Chapman combines her expertise in Western relationship psychology together with the wisdom of meditation practice. After receiving her master’s degree in Buddhist and Western Psychology, she spent 10 years working with domestic violence as program director for a battered women’s shelter in Colorado and then as clinical director for a counseling center in Alaska.

“Going into the shadows of our society, I realized that our unrealistic expectations about love trigger the opposite reaction and we end up creating more suffering for ourselves and each other,” she says. “I saw this pattern in my own life but meditation also showed me the alternative: how friendship towards ourselves can open us to others in a new way.”

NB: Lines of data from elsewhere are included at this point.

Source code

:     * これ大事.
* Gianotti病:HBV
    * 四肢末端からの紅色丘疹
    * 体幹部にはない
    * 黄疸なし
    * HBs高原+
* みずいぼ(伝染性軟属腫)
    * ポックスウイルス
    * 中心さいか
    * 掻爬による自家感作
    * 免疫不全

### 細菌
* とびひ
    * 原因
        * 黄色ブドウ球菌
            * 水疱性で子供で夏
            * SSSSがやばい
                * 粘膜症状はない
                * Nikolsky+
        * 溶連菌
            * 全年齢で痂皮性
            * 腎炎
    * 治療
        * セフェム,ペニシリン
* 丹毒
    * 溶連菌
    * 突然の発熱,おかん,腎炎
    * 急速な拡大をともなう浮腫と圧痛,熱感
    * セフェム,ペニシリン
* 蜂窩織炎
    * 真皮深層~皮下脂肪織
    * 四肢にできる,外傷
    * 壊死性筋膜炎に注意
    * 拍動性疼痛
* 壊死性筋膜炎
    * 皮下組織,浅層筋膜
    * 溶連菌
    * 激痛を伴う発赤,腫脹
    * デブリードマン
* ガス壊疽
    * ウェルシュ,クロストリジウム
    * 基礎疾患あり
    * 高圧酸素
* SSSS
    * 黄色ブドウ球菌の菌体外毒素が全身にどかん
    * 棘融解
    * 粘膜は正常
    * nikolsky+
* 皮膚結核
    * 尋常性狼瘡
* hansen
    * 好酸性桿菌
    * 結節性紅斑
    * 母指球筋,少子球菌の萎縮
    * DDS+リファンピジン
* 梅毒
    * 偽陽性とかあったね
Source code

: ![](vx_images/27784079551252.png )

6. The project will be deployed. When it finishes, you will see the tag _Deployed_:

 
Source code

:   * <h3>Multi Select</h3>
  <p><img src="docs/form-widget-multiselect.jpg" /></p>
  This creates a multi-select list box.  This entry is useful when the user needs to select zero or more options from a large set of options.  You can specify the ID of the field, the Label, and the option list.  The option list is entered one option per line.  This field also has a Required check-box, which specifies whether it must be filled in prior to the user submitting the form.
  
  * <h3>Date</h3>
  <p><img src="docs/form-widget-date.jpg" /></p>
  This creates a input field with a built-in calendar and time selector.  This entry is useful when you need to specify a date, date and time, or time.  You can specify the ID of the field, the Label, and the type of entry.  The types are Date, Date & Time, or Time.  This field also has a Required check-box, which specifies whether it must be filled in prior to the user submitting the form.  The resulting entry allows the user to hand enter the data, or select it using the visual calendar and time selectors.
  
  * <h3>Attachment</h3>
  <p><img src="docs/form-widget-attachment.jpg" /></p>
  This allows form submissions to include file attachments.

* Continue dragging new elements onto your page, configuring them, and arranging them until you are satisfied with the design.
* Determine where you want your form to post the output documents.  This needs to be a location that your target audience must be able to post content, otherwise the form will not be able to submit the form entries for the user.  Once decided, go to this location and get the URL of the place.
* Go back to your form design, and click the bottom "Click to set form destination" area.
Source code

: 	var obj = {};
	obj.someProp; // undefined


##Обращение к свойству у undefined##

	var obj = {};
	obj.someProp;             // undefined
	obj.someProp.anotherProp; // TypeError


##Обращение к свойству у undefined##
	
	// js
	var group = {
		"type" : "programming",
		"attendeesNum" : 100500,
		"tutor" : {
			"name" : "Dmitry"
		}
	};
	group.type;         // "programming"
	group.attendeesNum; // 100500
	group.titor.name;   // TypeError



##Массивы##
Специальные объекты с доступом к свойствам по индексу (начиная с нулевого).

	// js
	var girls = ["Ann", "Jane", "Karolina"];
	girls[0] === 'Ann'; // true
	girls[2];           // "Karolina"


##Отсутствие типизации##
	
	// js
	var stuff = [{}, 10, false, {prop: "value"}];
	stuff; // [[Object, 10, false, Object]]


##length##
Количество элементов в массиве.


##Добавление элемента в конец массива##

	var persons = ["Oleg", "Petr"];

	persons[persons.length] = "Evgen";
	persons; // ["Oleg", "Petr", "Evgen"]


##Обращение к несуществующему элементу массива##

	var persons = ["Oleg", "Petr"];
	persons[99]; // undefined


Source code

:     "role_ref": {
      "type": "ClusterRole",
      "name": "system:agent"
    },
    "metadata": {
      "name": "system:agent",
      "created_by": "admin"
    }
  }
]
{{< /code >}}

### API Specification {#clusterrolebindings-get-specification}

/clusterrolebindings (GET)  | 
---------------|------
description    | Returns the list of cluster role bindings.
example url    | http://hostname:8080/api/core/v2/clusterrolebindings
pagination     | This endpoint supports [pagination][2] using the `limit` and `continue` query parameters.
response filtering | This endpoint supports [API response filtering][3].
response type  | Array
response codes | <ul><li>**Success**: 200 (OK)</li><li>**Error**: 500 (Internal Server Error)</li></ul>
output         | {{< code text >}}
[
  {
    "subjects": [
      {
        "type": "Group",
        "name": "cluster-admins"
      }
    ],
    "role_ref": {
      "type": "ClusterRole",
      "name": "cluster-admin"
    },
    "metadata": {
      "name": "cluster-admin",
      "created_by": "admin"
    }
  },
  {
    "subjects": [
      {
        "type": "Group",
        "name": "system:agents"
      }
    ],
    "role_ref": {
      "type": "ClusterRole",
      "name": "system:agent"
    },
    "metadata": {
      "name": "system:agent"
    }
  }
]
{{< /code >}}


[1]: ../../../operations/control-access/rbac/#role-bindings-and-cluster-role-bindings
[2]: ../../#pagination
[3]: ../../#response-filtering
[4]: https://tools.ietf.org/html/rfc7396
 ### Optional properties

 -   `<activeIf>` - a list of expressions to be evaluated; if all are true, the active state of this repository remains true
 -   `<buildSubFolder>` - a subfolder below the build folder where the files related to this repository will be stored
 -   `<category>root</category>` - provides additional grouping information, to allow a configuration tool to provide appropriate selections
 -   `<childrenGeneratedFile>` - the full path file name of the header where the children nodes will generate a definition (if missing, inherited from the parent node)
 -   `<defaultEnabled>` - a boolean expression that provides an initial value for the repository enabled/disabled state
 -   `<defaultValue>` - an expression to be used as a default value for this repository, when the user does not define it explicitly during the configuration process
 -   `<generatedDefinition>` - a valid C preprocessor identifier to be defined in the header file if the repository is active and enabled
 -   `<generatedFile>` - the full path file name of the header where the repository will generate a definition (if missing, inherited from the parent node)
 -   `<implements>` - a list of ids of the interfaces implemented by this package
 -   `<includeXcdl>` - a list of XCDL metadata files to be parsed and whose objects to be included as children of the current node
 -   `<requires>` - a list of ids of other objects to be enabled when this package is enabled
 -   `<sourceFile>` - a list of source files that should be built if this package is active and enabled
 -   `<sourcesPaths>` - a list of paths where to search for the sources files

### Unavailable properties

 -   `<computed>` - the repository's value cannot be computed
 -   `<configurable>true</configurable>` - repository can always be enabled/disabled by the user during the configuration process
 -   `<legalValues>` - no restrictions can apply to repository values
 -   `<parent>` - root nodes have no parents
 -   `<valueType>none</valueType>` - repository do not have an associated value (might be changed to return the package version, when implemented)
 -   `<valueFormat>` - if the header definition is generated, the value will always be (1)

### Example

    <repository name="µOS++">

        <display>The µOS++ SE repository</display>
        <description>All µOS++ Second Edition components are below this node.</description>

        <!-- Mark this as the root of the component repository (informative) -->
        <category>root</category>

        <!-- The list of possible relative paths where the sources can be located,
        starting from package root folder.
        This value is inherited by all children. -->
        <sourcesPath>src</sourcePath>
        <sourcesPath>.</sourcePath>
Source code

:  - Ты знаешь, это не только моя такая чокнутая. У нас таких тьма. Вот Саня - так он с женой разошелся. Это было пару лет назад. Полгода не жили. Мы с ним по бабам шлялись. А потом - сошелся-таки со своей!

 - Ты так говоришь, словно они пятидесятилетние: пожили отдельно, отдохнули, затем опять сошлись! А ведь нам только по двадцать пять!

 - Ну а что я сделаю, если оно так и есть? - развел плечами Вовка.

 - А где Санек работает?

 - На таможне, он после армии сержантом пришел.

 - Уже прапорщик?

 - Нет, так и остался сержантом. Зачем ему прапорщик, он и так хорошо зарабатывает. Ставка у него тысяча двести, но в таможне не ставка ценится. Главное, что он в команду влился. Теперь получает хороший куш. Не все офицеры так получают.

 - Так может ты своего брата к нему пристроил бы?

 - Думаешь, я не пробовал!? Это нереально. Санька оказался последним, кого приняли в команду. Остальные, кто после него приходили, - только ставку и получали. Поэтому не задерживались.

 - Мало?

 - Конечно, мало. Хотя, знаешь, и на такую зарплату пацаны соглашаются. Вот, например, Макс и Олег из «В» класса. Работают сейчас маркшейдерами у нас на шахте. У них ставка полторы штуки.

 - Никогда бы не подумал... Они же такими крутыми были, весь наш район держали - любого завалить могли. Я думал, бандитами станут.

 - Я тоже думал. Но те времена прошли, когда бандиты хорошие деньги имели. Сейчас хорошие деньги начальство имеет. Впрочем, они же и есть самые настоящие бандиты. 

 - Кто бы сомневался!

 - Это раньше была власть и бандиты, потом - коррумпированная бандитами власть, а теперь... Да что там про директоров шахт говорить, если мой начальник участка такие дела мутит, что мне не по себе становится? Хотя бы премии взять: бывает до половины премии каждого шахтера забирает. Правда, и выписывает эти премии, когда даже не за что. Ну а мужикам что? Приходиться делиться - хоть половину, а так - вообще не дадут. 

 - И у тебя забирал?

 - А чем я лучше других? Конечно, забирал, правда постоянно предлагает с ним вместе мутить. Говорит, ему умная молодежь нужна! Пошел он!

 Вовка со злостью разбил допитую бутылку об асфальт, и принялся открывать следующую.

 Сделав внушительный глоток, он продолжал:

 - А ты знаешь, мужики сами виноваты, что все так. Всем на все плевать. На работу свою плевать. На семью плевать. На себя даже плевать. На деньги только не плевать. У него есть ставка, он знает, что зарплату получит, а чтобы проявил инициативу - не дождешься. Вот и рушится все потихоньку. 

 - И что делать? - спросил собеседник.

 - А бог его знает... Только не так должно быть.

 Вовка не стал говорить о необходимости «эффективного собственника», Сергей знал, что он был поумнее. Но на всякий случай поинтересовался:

Chapman began her mindfulness meditation practice in the early 1960s in Vancouver and became a student of Tibetan master Chögyam Trungpa Rinpoche in 1974. She was later appointed shastri, or senior student, by his dharma heir, Sakyong Mipham Rinpoche. She and her husband completed a traditional Buddhist three-year retreat in 2002 and worked at Gampo Abbey in Nova Scotia under the mentorship of Pema Chödrön until 2008.

Susan Gillis Chapman now teaches weekend programs in contemplative psychology and mindful communication and is on the faculty of Karuna Institute, in Cologne Germany.